## What you need to do
What is the number of lines in the records below holding the string "into"? Reply with it and nothing else.

## The records
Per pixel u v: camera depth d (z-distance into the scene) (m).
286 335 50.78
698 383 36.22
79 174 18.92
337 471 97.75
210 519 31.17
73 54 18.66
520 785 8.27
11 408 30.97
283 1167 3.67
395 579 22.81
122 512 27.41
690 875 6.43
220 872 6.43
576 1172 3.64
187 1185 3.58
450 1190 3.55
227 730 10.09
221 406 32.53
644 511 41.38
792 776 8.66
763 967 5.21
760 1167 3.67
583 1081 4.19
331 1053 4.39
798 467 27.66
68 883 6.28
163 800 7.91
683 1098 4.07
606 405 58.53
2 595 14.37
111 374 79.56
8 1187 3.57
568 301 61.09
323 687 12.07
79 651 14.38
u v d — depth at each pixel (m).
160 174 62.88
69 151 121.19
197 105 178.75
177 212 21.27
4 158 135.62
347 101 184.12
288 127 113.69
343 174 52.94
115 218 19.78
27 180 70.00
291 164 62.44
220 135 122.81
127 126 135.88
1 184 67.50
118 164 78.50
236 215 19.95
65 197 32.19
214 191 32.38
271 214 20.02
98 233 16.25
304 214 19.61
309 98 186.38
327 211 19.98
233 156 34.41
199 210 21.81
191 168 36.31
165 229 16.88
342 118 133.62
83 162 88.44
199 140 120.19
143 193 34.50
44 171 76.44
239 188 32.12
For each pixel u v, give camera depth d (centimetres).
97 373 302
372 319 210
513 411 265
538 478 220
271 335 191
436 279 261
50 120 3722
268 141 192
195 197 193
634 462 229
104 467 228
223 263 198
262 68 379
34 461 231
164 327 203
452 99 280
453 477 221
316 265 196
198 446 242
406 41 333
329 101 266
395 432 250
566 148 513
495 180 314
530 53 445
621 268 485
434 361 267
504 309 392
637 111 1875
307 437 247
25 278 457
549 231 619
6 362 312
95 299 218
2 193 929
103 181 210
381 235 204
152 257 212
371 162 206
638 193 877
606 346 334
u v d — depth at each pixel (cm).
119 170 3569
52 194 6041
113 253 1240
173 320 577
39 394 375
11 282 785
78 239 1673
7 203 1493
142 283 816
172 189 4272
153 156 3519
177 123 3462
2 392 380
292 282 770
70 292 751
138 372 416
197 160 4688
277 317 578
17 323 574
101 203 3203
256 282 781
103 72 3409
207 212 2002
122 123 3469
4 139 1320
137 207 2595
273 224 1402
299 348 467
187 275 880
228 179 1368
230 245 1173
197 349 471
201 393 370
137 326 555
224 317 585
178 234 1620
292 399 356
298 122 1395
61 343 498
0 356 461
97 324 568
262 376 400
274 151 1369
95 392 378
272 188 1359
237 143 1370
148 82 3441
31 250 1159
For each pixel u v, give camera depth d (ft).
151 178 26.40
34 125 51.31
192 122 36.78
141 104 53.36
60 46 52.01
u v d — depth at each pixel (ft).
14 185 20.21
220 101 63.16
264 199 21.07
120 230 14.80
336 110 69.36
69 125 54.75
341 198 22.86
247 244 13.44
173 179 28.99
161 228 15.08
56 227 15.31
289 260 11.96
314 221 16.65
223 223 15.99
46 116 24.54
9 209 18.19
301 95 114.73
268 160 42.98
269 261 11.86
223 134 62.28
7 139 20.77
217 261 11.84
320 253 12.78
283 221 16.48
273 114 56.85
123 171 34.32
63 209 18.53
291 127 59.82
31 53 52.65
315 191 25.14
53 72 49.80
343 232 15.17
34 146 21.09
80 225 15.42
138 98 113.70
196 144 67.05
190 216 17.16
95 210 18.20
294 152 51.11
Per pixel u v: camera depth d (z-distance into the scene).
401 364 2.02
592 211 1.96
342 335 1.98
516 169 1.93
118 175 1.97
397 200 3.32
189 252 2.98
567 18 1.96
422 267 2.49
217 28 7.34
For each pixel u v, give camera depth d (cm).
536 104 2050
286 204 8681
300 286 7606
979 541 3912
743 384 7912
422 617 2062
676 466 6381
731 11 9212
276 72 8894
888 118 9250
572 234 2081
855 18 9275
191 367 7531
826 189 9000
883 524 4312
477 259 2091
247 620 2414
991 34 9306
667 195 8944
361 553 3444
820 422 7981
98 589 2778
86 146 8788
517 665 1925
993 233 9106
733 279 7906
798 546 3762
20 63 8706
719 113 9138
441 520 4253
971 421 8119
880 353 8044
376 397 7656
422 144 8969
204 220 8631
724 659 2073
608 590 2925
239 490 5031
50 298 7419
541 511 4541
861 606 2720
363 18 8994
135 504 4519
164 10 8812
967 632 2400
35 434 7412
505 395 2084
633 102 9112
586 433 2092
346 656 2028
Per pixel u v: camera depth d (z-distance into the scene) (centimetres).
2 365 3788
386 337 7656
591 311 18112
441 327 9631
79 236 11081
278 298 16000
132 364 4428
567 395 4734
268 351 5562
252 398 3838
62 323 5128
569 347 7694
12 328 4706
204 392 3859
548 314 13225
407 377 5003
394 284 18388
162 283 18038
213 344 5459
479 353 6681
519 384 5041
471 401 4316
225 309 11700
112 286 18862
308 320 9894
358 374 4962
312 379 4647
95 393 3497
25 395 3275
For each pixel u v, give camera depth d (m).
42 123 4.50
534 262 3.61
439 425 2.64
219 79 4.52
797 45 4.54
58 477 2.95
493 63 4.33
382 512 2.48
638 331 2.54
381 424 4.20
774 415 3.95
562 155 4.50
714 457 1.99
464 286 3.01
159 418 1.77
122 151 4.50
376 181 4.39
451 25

## Answer box
3